映画「ダヴィンチコード」でも、この星の形を巡ってストーリーが展開していき、オカルト的な視点から悪魔を連想させるなど、今でも人々の関心を集めるシンボルです。


六芒星

三角形が二つ組み合わさってできる星の形です。上向きの三角形と下向きの三角形が重なったこの形は、「ダビデの星」としてイスラエルの国旗にも用いられていますね。

ご存知のように宗教的な論争の多い地域で大切にされているシンボルになるため、複雑な歴史背景や、シンボルに対する認識があります。

数秘で6は、愛と奉仕の数としてとらえられており、自分の持っている能力を誰かのために使うというという意味も持ち合わせています。


八芒星

古代より人々は、天と地は照応しあっていると考えていました。そのため、聖人(ブッダやキリストなど)が誕生する時には、彗星の出現や遠くの恒星がひときわ輝くと信じ夜空を眺めていました。このような特別な星が「ベツレヘムの星」と呼ばれ、クリスマスツリーの一番上につける星としても知られています。

タロットカードの17番目の大アルカナは「星」ですが、そこに描かれているのも八芒星です。日本語でも、「期待の星」や「憧れの星」など、これから向かっていく目標の例えとして「星」という言葉が使われていますね。また、「希望の星」という言葉は、夜空に輝く星が旅や航海の中で、迷わないように進むべき方向を照らしてくれることからできた言葉です。

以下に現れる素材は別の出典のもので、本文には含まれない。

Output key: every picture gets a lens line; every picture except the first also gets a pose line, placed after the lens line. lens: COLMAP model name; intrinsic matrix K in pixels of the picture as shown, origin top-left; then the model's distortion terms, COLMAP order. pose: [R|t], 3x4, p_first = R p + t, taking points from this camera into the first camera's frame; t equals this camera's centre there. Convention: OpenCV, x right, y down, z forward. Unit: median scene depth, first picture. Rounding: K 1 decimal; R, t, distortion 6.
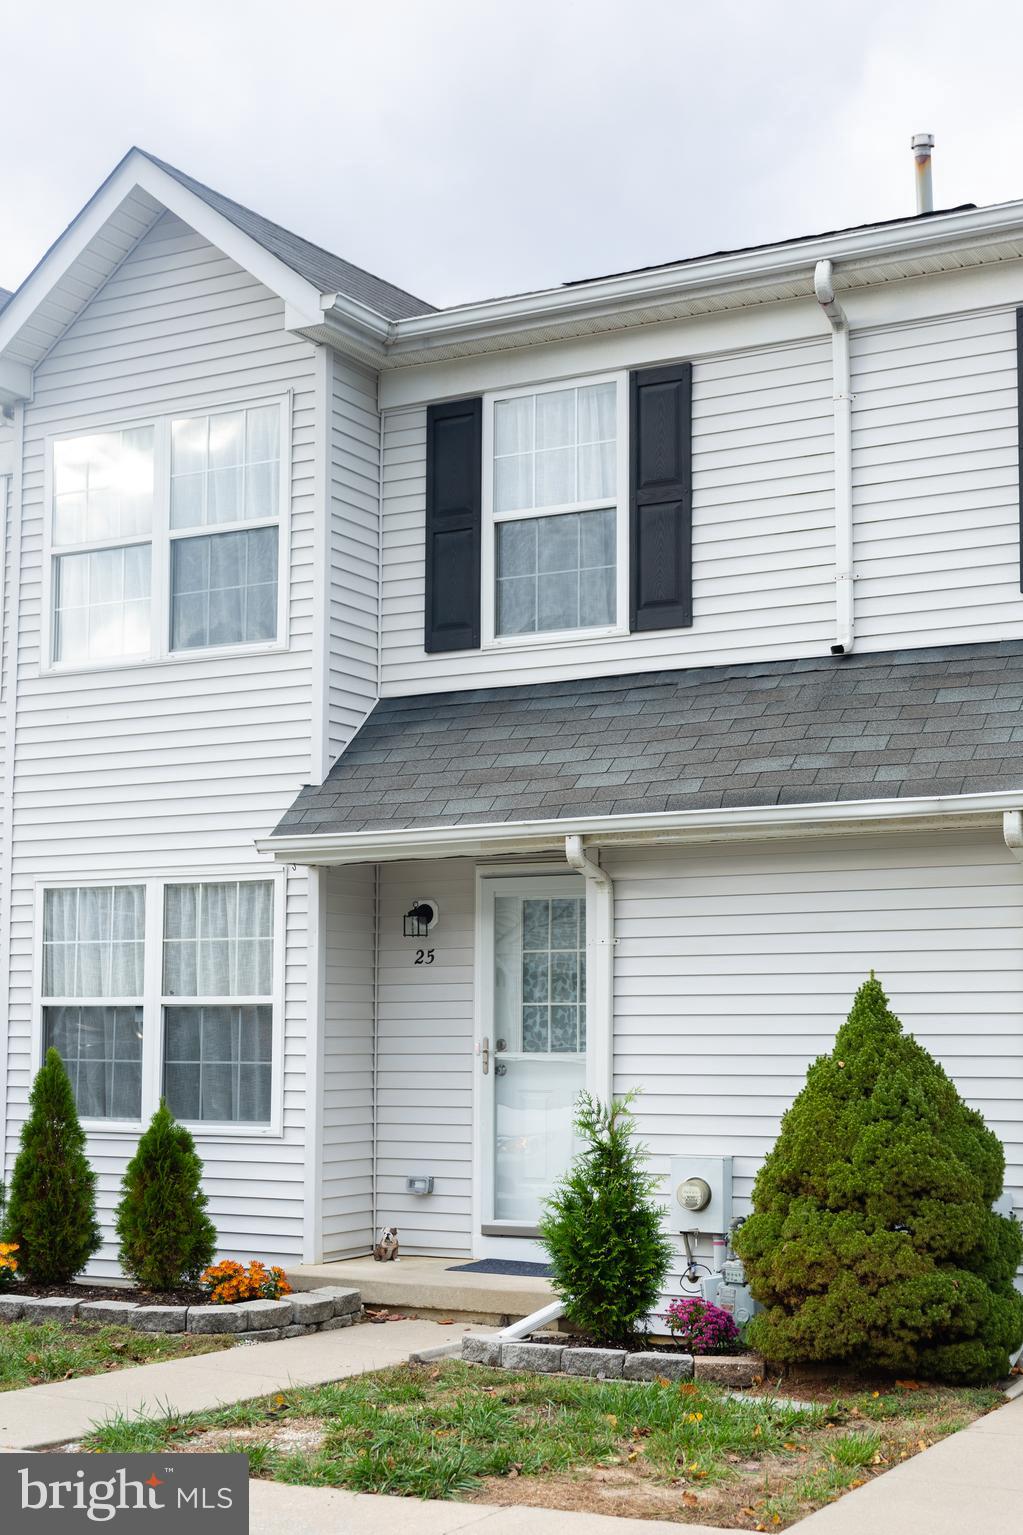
lens RADIAL K [[2308.1, 0, 511.5], [0, 2308.1, 767.5], [0, 0, 1]] dist [-0.000750, 0.005120]
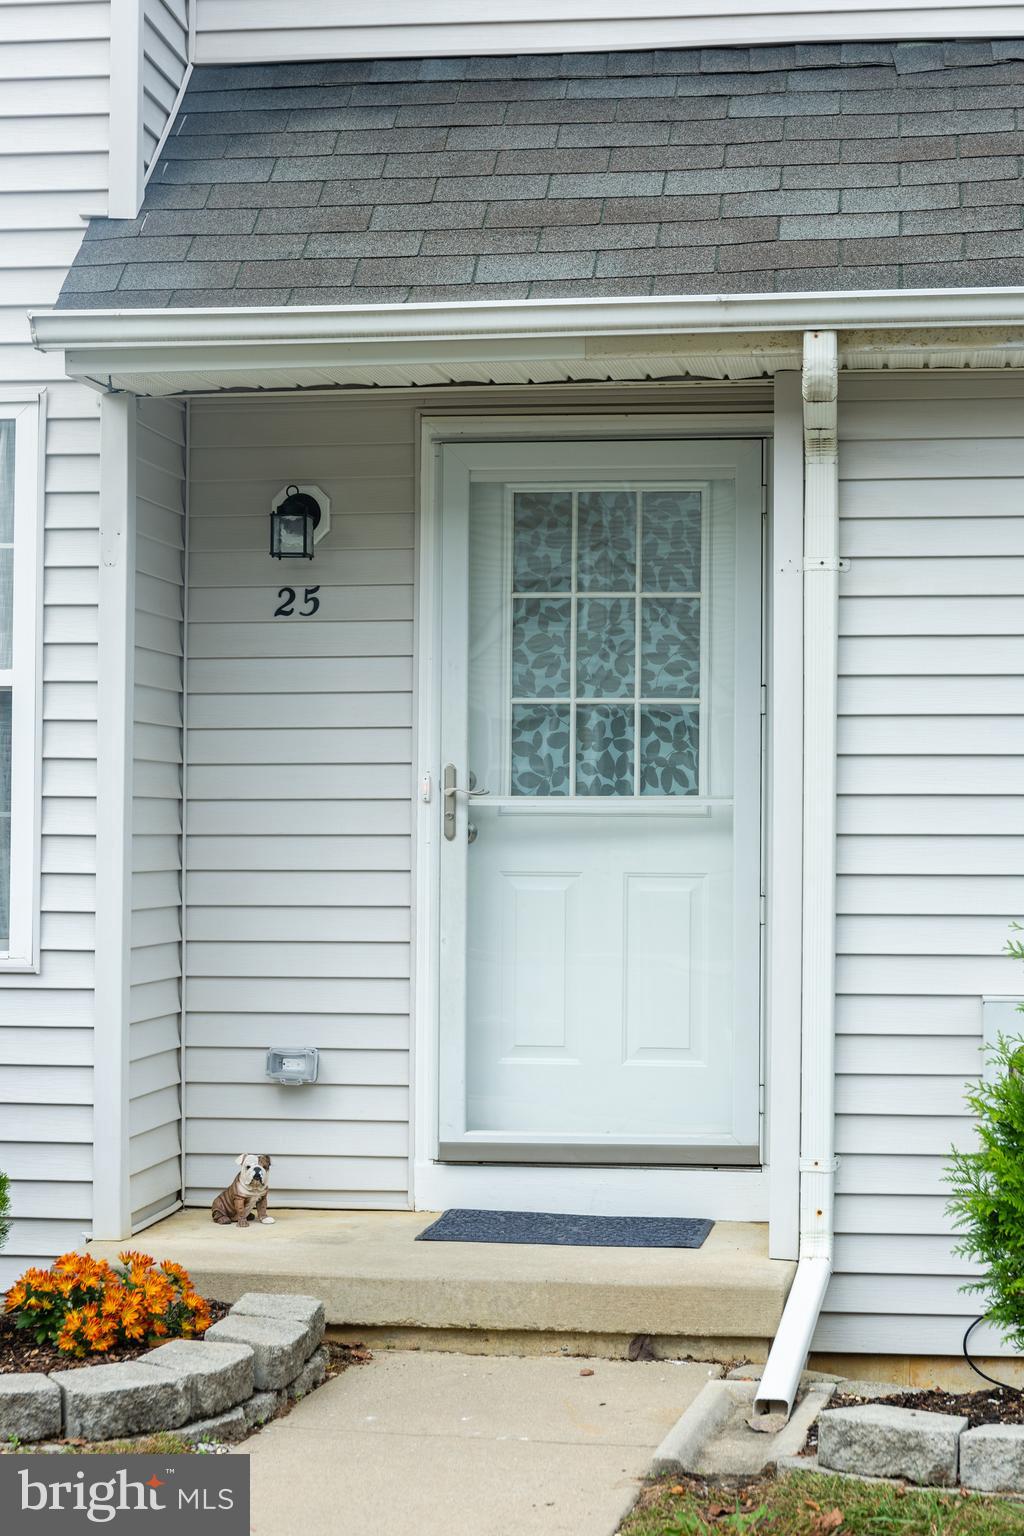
lens RADIAL K [[2777.5, 0, 512.0], [0, 2777.5, 768.0], [0, 0, 1]] dist [-0.027994, 0.030700]
pose [[0.920531, 0.015210, 0.390373, -0.230329], [-0.050214, 0.995560, 0.079621, 0.069928], [-0.387428, -0.092896, 0.917208, 0.453886]]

星の形の違いが分かるようになると、文学作品や、映画、日常の中で使われているデザインやロゴについて自然と興味が出てきますね。特に、世界の国の国旗には星のデザインを取り入れているところが多いです。国により、形が違うので、国旗の由来など調べてみると新しい発見があるかもしれませんね。


大人になって読み返す絵本の世界は、子供のころにはわからなかった奥深さや作者の思いに気づかせてくれます。短くわかりやすい文と、子供を惹きつけるカラフルな絵の中に巧妙に織り込まれた未来への希望を発見する時、思わず目頭が熱くなってしまうこともあります。お気に入りのブランケットを膝にかけ、ちょっと多めにはちみつを入れたロイヤルミルクティーを用意して大好きだった絵本を手にとってみてください。温かく愛で包まれていた幼少期の自分を取り戻し、心地よいイマジネーションの世界に浸ることができるでしょう。ハートウォーミングな時間は心と体と思考をゆるめる極上の癒しになるはず。